Well I tried to do a little problem solving and this is what I'm currently at:
def get_company_data(company_url):
soup = BeautifulSoup(urlopen(company_url))
#Company Profile
profile = soup.fetchText(re.compile("Company Profile"))[2]
companyprofile = profile.findNext("table")
return[companyprofile]
#Contact Information
contact = soup.firstText(re.compile("Contact Information"))
contacttable = contact.findParent("table")
return[contacttable]
#Financial Highlights
highlights = soup.firstText(re.compile("Highlights"))
fhighlights = highlights.findParent("table")
z = len(highlights)
if z == 0:
return["N/A"]
else:
return[fhighlights]
#Key People
key = soup.firstText(re.compile("Key People"))
keypeople = key.findParent("table")
return[keypeople]
for industry_url in get_industry_urls(industry_page):
company_index = get_company_index(industry_url)
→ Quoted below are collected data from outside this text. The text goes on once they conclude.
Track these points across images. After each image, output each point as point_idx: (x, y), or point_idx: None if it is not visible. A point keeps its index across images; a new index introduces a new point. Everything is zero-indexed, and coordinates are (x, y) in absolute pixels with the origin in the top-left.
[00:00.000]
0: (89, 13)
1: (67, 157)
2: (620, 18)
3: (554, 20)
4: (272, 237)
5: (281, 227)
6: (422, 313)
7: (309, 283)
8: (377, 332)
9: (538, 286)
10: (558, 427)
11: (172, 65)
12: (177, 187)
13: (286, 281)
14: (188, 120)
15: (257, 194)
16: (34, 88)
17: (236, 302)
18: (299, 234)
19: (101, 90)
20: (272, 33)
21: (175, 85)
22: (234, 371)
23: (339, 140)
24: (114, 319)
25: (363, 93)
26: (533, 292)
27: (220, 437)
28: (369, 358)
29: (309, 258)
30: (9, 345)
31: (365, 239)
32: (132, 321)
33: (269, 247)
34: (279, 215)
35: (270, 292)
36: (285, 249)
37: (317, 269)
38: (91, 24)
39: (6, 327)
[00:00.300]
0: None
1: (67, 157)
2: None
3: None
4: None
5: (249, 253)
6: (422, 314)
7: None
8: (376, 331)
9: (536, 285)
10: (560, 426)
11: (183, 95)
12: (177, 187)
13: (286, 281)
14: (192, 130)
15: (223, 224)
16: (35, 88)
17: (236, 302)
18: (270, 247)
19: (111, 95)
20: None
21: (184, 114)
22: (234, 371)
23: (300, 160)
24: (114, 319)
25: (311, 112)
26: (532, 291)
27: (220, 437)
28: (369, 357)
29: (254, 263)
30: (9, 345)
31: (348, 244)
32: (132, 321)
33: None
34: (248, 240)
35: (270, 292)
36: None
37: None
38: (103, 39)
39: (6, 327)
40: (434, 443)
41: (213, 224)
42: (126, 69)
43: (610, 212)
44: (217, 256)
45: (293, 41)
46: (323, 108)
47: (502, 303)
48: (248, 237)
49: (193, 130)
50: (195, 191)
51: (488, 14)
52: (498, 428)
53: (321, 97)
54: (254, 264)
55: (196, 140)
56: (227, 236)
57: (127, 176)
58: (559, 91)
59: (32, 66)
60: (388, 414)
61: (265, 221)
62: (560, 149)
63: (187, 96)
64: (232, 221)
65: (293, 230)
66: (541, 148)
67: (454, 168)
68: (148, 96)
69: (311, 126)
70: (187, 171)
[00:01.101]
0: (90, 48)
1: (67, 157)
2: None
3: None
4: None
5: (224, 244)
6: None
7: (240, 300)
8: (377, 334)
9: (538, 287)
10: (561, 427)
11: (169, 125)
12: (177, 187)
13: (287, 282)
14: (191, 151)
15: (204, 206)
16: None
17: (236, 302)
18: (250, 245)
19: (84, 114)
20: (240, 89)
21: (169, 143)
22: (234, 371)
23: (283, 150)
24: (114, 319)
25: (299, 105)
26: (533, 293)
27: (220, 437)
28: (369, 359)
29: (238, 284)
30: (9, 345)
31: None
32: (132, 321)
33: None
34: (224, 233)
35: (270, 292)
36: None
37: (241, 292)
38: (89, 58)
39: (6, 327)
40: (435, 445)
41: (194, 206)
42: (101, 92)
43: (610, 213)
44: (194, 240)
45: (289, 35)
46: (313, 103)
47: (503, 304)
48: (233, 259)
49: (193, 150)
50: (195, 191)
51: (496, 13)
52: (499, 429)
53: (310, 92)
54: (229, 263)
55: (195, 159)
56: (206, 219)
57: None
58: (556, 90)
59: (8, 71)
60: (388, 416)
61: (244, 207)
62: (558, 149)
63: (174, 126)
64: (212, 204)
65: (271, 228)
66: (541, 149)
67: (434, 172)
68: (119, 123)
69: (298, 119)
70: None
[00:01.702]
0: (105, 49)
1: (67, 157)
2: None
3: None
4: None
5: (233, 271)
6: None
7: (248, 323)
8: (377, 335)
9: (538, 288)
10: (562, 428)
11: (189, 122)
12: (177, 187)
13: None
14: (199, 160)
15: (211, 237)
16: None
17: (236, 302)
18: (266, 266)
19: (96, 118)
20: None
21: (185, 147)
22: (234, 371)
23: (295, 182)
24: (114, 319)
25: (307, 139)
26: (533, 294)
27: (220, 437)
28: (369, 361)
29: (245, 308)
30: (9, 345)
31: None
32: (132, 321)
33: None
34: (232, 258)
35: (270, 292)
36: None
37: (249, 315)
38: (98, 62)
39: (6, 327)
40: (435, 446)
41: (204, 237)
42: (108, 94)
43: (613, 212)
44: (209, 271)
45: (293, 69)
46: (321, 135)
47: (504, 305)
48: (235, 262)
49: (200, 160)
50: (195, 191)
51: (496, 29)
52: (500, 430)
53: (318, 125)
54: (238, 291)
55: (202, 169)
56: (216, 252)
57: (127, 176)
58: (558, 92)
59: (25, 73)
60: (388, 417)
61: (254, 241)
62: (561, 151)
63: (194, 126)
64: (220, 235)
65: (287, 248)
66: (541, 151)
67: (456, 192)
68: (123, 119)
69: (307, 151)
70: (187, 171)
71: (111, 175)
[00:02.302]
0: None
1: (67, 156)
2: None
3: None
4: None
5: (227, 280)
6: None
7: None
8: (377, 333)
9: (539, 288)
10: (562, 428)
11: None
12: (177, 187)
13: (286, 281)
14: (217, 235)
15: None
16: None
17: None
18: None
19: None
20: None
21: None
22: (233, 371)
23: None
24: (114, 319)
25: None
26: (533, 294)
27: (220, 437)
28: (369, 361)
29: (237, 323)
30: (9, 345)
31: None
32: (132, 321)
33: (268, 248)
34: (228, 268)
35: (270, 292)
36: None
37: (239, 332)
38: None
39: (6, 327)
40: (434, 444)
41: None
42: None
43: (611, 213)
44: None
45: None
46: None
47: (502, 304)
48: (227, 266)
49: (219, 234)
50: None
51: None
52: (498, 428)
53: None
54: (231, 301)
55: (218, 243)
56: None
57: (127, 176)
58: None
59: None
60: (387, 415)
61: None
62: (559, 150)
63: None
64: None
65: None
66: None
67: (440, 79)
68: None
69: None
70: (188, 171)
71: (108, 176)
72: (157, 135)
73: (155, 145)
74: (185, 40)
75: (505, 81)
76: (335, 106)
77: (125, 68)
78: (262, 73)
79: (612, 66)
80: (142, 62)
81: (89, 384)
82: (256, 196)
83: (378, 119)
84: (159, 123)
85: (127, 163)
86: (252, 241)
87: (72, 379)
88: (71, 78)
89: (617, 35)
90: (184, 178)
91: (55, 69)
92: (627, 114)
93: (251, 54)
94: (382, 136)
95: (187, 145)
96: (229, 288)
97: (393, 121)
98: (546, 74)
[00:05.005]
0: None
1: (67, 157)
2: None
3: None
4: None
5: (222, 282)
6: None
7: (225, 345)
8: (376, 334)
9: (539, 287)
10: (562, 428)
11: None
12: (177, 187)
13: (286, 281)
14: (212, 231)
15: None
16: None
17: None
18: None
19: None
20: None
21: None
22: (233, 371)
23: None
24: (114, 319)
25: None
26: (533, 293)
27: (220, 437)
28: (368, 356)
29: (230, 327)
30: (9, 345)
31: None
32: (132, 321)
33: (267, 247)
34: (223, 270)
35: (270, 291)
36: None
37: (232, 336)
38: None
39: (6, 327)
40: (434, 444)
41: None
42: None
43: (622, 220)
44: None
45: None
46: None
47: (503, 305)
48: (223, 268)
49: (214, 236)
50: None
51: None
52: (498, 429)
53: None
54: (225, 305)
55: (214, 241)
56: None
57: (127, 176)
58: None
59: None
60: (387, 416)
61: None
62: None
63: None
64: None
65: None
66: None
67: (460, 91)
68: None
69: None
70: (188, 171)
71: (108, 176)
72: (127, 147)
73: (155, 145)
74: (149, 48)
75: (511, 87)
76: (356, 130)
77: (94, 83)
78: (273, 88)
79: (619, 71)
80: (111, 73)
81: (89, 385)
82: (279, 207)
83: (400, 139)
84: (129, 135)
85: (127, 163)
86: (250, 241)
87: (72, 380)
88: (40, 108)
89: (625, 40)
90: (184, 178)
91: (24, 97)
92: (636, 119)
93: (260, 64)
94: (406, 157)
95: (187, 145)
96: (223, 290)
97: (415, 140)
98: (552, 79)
for company_urls in get_company_urls(company_index):
company_data = get_company_data(company_url)
print company_data
sleep(1)
I was trying to figure out how to format the return statements by using get_company_urls etc., but I couldn't really come up with anything because we're using regex to locate data (rather than a link where we can access the tags "a" and 'href'). Thus, I wasn't really sure how to format it. Additionally, I tried to write the for-statement so the program knows to loop the functions, but again I think I'm off by a bit, if someone wants to take a look and possibly point me in the right direction I'd be very grateful as I'd like to get this exported to excel maybe later today.
I was going through the python tutorial and it reads:
Quote:
|
The return statement returns with a value from a function.
|
With this in mind, I think I might be right with my return statements?